User interactions are not limited only to approvals. They may also include data entries or process management issues such as process initiation, suspension, and exception management. This is particularly true for long-running business processes where, for example, user exception handling can prevent costly process termination and related compensation for those activities that have already been successfully completed.

As a best practice for human workflows, it is usually not wise to associate human interactions directly with specific users. It is better to connect tasks to roles and then associate those roles with the individual users. This gives business processes greater flexibility, allowing any user with a certain role to interact with the process, and allowing changes to users and roles to be made dynamically.

User Interaction in BPEL

To interleave user interactions with BPEL processes, we can use a workflow service, that interacts with BPEL processes using standard WSDL interfaces, as any other service. This way, the BPEL process can assign user tasks and wait for responses by invoking the workflow service using the same syntax as any other service. The BPEL process can also perform more complex operations such as updating, completing, renewing, routing, and escalating tasks.

After the BPEL process has assigned tasks to users, users can act on the tasks by using the appropriate applications. The applications communicate with the workflow service by using WSDL interfaces or another API (such as Java) to acquire the list of tasks for selected users, render the appropriate user interfaces, and return the results to the workflow service, which then forwards them to the BPEL process. User applications can also perform other tasks such as reassigning, escalating, routing, suspending, resuming, and withdrawing tasks. Finally, the workflow service may supports other communication channels such as email and SMS, as shown in the following figure:


In the coming years, it is likely that we will see further development of user interactions in business processes with the objective of standardizing the explicit inclusion of human tasks in BPEL processes. This standardization effort is called the BPEL4People specification, which was originally developed jointly by IBM and SAP.

The most important extensions introduced in BPEL4People are people activities and people links. A people activity is a new BPEL activity used to define user interactions, in other words, tasks that a user has to perform. For each people activity, the BPEL server must create work items and distribute them to users eligible to execute them. People activities can have input and output variables and can specify deadlines.

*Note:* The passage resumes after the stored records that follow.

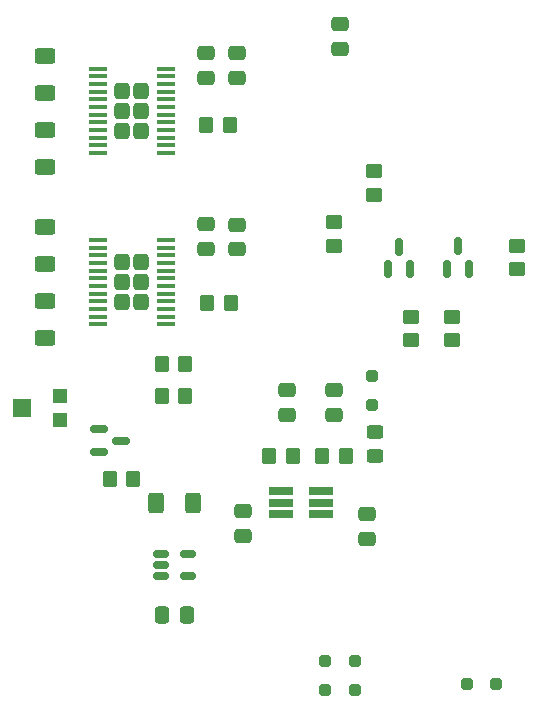
<source format=gbp>
G04 #@! TF.GenerationSoftware,KiCad,Pcbnew,8.0.5+dfsg-1*
G04 #@! TF.CreationDate,2025-08-13T00:48:16+00:00*
G04 #@! TF.ProjectId,telescope,74656c65-7363-46f7-9065-2e6b69636164,rev?*
G04 #@! TF.SameCoordinates,Original*
G04 #@! TF.FileFunction,Paste,Bot*
G04 #@! TF.FilePolarity,Positive*
%FSLAX46Y46*%
G04 Gerber Fmt 4.6, Leading zero omitted, Abs format (unit mm)*
G04 Created by KiCad (PCBNEW 8.0.5+dfsg-1) date 2025-08-13 00:48:16*
%MOMM*%
%LPD*%
G01*
G04 APERTURE LIST*
G04 Aperture macros list*
%AMRoundRect*
0 Rectangle with rounded corners*
0 $1 Rounding radius*
0 $2 $3 $4 $5 $6 $7 $8 $9 X,Y pos of 4 corners*
0 Add a 4 corners polygon primitive as box body*
4,1,4,$2,$3,$4,$5,$6,$7,$8,$9,$2,$3,0*
0 Add four circle primitives for the rounded corners*
1,1,$1+$1,$2,$3*
1,1,$1+$1,$4,$5*
1,1,$1+$1,$6,$7*
1,1,$1+$1,$8,$9*
0 Add four rect primitives between the rounded corners*
20,1,$1+$1,$2,$3,$4,$5,0*
20,1,$1+$1,$4,$5,$6,$7,0*
20,1,$1+$1,$6,$7,$8,$9,0*
20,1,$1+$1,$8,$9,$2,$3,0*%
G04 Aperture macros list end*
%ADD10RoundRect,0.250000X-0.625000X0.400000X-0.625000X-0.400000X0.625000X-0.400000X0.625000X0.400000X0*%
%ADD11RoundRect,0.250000X0.475000X-0.337500X0.475000X0.337500X-0.475000X0.337500X-0.475000X-0.337500X0*%
%ADD12RoundRect,0.250000X0.625000X-0.400000X0.625000X0.400000X-0.625000X0.400000X-0.625000X-0.400000X0*%
%ADD13RoundRect,0.250000X-0.475000X0.337500X-0.475000X-0.337500X0.475000X-0.337500X0.475000X0.337500X0*%
%ADD14R,2.000000X0.650000*%
%ADD15RoundRect,0.250000X-0.350000X-0.450000X0.350000X-0.450000X0.350000X0.450000X-0.350000X0.450000X0*%
%ADD16RoundRect,0.150000X-0.512500X-0.150000X0.512500X-0.150000X0.512500X0.150000X-0.512500X0.150000X0*%
%ADD17RoundRect,0.250000X0.450000X-0.350000X0.450000X0.350000X-0.450000X0.350000X-0.450000X-0.350000X0*%
%ADD18RoundRect,0.100000X0.650000X0.100000X-0.650000X0.100000X-0.650000X-0.100000X0.650000X-0.100000X0*%
%ADD19RoundRect,0.249999X0.395001X0.420001X-0.395001X0.420001X-0.395001X-0.420001X0.395001X-0.420001X0*%
%ADD20RoundRect,0.150000X0.150000X-0.587500X0.150000X0.587500X-0.150000X0.587500X-0.150000X-0.587500X0*%
%ADD21RoundRect,0.250000X-0.337500X-0.475000X0.337500X-0.475000X0.337500X0.475000X-0.337500X0.475000X0*%
%ADD22RoundRect,0.250000X-0.250000X-0.250000X0.250000X-0.250000X0.250000X0.250000X-0.250000X0.250000X0*%
%ADD23RoundRect,0.250000X0.450000X-0.325000X0.450000X0.325000X-0.450000X0.325000X-0.450000X-0.325000X0*%
%ADD24RoundRect,0.250000X0.350000X0.450000X-0.350000X0.450000X-0.350000X-0.450000X0.350000X-0.450000X0*%
%ADD25RoundRect,0.250000X0.250000X-0.250000X0.250000X0.250000X-0.250000X0.250000X-0.250000X-0.250000X0*%
%ADD26R,1.200000X1.200000*%
%ADD27R,1.500000X1.600000*%
%ADD28RoundRect,0.150000X-0.587500X-0.150000X0.587500X-0.150000X0.587500X0.150000X-0.587500X0.150000X0*%
%ADD29RoundRect,0.250000X0.250000X0.250000X-0.250000X0.250000X-0.250000X-0.250000X0.250000X-0.250000X0*%
%ADD30RoundRect,0.250000X-0.400000X-0.625000X0.400000X-0.625000X0.400000X0.625000X-0.400000X0.625000X0*%
G04 APERTURE END LIST*
D10*
X191500000Y-88450000D03*
X191500000Y-91550000D03*
D11*
X211980000Y-118810168D03*
X211980000Y-116735168D03*
D12*
X191500000Y-112300000D03*
X191500000Y-109200000D03*
D13*
X205175000Y-88207500D03*
X205175000Y-90282500D03*
D14*
X211480000Y-127190000D03*
X211480000Y-126240000D03*
X211480000Y-125290000D03*
X214900000Y-125290000D03*
X214900000Y-126240000D03*
X214900000Y-127190000D03*
D10*
X191500000Y-102950000D03*
X191500000Y-106050000D03*
D11*
X215980000Y-118810168D03*
X215980000Y-116735168D03*
D15*
X197000000Y-124250000D03*
X199000000Y-124250000D03*
X201400000Y-117250000D03*
X203400000Y-117250000D03*
D16*
X201342500Y-132490000D03*
X201342500Y-131540000D03*
X201342500Y-130590000D03*
X203617500Y-130590000D03*
X203617500Y-132490000D03*
D12*
X191500000Y-97800000D03*
X191500000Y-94700000D03*
D13*
X216500000Y-85725000D03*
X216500000Y-87800000D03*
D17*
X219400000Y-100200000D03*
X219400000Y-98200000D03*
D18*
X196000000Y-104000000D03*
X196000000Y-104650000D03*
X196000000Y-105300000D03*
X196000000Y-105950000D03*
X196000000Y-106600000D03*
X196000000Y-107250000D03*
X196000000Y-107900000D03*
X196000000Y-108550000D03*
X196000000Y-109200000D03*
X196000000Y-109850000D03*
X196000000Y-110500000D03*
X196000000Y-111150000D03*
X201750000Y-111150000D03*
X201750000Y-110500000D03*
X201750000Y-109850000D03*
X201750000Y-109200000D03*
X201750000Y-108550000D03*
X201750000Y-107900000D03*
X201750000Y-107250000D03*
X201750000Y-106600000D03*
X201750000Y-105950000D03*
X201750000Y-105300000D03*
X201750000Y-104650000D03*
X201750000Y-104000000D03*
D19*
X198075000Y-105905000D03*
X198075000Y-107575000D03*
X198075000Y-109245000D03*
X199675000Y-105905000D03*
X199675000Y-107575000D03*
X199675000Y-109245000D03*
D20*
X227450000Y-106437500D03*
X225550000Y-106437500D03*
X226500000Y-104562500D03*
D11*
X207750000Y-104787500D03*
X207750000Y-102712500D03*
D17*
X216000000Y-104500000D03*
X216000000Y-102500000D03*
D21*
X201462500Y-135750000D03*
X203537500Y-135750000D03*
D11*
X208250000Y-129037500D03*
X208250000Y-126962500D03*
D22*
X215250000Y-139622668D03*
X217750000Y-139622668D03*
D20*
X222450000Y-106500000D03*
X220550000Y-106500000D03*
X221500000Y-104625000D03*
D18*
X196000000Y-89500000D03*
X196000000Y-90150000D03*
X196000000Y-90800000D03*
X196000000Y-91450000D03*
X196000000Y-92100000D03*
X196000000Y-92750000D03*
X196000000Y-93400000D03*
X196000000Y-94050000D03*
X196000000Y-94700000D03*
X196000000Y-95350000D03*
X196000000Y-96000000D03*
X196000000Y-96650000D03*
X201750000Y-96650000D03*
X201750000Y-96000000D03*
X201750000Y-95350000D03*
X201750000Y-94700000D03*
X201750000Y-94050000D03*
X201750000Y-93400000D03*
X201750000Y-92750000D03*
X201750000Y-92100000D03*
X201750000Y-91450000D03*
X201750000Y-90800000D03*
X201750000Y-90150000D03*
X201750000Y-89500000D03*
D19*
X198075000Y-91405000D03*
X198075000Y-93075000D03*
X198075000Y-94745000D03*
X199675000Y-91405000D03*
X199675000Y-93075000D03*
X199675000Y-94745000D03*
D23*
X219480000Y-122315000D03*
X219480000Y-120265000D03*
D24*
X203400000Y-114500000D03*
X201400000Y-114500000D03*
D22*
X215250000Y-142122668D03*
X217750000Y-142122668D03*
D17*
X226000000Y-112500000D03*
X226000000Y-110500000D03*
D15*
X205250000Y-109379900D03*
X207250000Y-109379900D03*
D25*
X219250000Y-118000000D03*
X219250000Y-115500000D03*
D13*
X205175000Y-102670000D03*
X205175000Y-104745000D03*
D24*
X214980000Y-122290000D03*
X216980000Y-122290000D03*
D26*
X192800000Y-117250000D03*
D27*
X189550000Y-118250000D03*
D26*
X192800000Y-119250000D03*
D15*
X205175000Y-94245000D03*
X207175000Y-94245000D03*
D28*
X196062500Y-121950000D03*
X196062500Y-120050000D03*
X197937500Y-121000000D03*
D29*
X229750000Y-141622668D03*
X227250000Y-141622668D03*
D11*
X218750000Y-129287500D03*
X218750000Y-127212500D03*
D17*
X222500000Y-112500000D03*
X222500000Y-110500000D03*
D24*
X210480000Y-122290000D03*
X212480000Y-122290000D03*
D11*
X207750000Y-90287500D03*
X207750000Y-88212500D03*
D30*
X200930000Y-126290000D03*
X204030000Y-126290000D03*
D17*
X231500000Y-106500000D03*
X231500000Y-104500000D03*
M02*

</source>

To specify the implementation of people activities, BPEL4People introduced tasks. Tasks specify actions that users must perform. Tasks can have descriptions, priorities, deadlines, and other properties. To assign tasks to users, we need a client application that provides a user interface and interacts with the tasks. The interface can query available tasks, claim and revoke them, and complete or fail them.

To associate people activities and their related tasks with users or groups of users, BPEL4People introduced people links. People links are somewhat similar to partner links -they associate users with one or more people activities. People links are usually associated with generic human roles such as process initiators, process stakeholders, owners, and administrators.

The actual users that are associated with people activities can be determined at design, deployment, or run time. BPEL4People anticipates the use of directories such as LDAP, (lightweight Directory Access Protocol) to select users. However, it does not define the query language used to select users. Rather, it foresees the use of LDAP filters, SQL, XQuery, or other methods.